Berdasarkan alasan tersebut, makanya Hang Jebat dulu memberontak pada Sultan, dan berusaha menegakkan kebenaran.
—
Catatan redaksi indoSastra.com:
Sampai saat ini cerita ini masih menjadi perdebatan orang melayu. Ada yang menganggap Hang Tuah sebagai pahlawan, dan ada pula yang menganggap bahwa pahlawan yang sebenarnya adalah Hang Jebat.

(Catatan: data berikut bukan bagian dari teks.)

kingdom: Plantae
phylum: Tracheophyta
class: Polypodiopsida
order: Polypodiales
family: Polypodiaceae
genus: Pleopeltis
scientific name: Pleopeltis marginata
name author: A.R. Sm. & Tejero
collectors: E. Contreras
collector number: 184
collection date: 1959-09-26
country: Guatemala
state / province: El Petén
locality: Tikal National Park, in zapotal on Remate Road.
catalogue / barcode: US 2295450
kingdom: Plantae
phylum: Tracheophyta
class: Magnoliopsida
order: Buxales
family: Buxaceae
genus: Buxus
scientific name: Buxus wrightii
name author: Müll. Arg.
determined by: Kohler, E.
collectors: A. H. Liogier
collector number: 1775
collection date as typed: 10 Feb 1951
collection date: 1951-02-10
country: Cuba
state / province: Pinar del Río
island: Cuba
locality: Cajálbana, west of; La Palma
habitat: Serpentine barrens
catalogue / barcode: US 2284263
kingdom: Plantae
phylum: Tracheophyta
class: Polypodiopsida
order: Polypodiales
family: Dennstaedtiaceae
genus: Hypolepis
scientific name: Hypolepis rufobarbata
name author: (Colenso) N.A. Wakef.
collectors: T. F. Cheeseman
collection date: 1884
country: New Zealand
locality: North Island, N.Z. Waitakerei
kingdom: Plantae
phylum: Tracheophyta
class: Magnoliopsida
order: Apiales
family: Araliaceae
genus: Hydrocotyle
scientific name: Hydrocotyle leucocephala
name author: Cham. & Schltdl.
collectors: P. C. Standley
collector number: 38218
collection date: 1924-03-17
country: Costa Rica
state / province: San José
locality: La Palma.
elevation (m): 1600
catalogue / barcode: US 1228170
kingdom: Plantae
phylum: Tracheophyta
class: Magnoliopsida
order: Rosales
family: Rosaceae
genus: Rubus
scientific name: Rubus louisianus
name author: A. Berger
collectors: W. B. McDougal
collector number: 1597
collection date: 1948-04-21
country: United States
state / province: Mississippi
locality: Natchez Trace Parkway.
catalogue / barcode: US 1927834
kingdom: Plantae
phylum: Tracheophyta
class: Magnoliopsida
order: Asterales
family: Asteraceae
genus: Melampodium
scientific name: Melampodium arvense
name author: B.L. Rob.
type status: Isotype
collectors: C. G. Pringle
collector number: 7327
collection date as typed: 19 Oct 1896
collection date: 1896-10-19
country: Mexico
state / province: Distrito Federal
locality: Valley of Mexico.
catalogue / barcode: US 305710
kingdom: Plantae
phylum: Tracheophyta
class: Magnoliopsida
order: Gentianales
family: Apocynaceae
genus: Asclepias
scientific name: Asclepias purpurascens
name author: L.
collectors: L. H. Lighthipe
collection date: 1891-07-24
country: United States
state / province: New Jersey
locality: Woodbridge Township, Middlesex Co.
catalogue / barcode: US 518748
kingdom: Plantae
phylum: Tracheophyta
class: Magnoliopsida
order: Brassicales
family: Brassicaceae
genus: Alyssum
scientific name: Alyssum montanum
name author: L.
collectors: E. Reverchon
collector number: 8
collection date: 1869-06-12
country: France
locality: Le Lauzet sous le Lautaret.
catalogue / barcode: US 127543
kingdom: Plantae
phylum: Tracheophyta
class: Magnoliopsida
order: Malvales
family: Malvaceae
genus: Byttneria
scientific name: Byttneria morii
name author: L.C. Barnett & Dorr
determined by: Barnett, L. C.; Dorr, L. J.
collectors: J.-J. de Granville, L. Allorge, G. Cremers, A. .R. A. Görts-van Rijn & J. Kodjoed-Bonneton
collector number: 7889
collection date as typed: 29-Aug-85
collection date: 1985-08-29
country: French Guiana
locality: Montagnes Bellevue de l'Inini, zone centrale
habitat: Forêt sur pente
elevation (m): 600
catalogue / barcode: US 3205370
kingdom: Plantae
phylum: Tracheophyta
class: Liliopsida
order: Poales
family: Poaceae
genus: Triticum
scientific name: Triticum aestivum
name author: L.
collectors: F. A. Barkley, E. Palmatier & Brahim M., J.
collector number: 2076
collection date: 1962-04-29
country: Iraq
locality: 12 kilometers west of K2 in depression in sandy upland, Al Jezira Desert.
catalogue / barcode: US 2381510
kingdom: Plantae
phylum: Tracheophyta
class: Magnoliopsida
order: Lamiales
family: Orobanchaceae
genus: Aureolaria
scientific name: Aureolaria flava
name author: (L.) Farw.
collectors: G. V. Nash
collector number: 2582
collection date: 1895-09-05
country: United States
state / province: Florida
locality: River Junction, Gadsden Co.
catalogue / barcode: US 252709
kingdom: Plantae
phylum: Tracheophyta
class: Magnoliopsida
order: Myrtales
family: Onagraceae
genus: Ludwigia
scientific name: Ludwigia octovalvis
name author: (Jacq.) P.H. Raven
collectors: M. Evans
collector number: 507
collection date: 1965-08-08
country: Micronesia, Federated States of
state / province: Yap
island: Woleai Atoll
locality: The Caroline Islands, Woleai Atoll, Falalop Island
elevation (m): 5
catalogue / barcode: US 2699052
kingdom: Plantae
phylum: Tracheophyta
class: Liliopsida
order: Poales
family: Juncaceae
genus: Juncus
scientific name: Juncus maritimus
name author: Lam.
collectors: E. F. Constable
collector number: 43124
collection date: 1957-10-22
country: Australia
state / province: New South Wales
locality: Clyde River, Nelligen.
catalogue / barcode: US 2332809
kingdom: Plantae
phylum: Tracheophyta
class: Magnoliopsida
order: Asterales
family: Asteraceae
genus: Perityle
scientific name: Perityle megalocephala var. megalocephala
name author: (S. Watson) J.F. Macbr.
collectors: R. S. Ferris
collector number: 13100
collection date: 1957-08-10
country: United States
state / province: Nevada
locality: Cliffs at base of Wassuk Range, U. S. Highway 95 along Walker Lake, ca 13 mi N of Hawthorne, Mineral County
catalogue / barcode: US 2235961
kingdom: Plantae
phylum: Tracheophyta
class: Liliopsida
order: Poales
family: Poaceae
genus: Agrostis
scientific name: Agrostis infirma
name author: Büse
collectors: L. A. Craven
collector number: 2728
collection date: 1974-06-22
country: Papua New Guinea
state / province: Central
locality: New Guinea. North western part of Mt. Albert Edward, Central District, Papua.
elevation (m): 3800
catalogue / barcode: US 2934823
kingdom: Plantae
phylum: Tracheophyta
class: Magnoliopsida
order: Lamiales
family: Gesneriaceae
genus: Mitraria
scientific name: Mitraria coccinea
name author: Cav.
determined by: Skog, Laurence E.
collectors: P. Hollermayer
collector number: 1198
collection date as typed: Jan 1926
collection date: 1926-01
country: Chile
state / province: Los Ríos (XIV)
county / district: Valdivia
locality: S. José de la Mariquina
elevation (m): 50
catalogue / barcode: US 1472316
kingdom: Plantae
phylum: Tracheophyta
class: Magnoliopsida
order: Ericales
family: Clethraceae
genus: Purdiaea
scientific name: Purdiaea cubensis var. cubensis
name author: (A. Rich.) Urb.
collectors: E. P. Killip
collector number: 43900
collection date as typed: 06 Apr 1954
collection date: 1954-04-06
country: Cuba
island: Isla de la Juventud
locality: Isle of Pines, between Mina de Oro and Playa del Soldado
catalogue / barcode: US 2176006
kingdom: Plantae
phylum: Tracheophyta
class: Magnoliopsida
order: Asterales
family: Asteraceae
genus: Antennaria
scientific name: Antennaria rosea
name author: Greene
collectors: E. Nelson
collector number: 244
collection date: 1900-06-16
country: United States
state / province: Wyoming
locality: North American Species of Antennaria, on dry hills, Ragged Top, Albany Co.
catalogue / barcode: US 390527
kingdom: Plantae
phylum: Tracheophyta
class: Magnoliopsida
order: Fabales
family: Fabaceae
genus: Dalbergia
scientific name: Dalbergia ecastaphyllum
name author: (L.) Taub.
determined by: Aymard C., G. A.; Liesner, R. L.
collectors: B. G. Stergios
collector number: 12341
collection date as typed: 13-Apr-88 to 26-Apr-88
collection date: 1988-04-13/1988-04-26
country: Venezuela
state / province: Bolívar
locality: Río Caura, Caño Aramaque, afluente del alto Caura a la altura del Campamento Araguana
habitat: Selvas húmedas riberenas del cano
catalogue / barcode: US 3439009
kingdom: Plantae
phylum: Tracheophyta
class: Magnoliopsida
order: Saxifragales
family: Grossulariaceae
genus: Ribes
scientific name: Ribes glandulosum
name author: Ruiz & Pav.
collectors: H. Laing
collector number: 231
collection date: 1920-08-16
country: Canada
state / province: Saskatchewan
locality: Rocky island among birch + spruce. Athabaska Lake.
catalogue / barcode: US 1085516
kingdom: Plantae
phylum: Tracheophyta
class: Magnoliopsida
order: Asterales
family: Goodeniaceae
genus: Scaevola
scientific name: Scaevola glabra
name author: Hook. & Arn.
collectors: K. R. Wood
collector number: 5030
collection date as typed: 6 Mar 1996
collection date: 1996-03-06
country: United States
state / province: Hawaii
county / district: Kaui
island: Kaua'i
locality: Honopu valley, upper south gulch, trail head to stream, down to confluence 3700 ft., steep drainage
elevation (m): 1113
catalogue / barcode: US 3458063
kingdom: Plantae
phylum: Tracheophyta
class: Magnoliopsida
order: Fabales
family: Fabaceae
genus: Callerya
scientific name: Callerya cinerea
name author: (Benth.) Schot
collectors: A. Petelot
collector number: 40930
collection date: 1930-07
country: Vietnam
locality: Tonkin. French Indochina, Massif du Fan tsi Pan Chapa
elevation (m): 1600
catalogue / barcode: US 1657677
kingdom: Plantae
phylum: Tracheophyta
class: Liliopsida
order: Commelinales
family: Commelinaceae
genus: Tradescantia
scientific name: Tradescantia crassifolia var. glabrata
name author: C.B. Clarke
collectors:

Di pihak yang mendukung Hang Tuah, ada sebuah alasan yang dikemukakan yaitu Hang Jebat bukan saja memberontak kepada sultan, tapi juga telah banyak membunuh penduduk Malaka yang tidak berdosa.
Oleh karena itu wajarlah jika Hang Tuah membunuh Hang Jebat, karena dia berhak membunuh orang yang telah membunuh penduduk.
Ada sebuah sumpah yang terkenal dari Hang Tuah ialah “Tak Melayu hilang di dunia”. Artinya adalah suku Melayu tidak akan punah di bumi ini.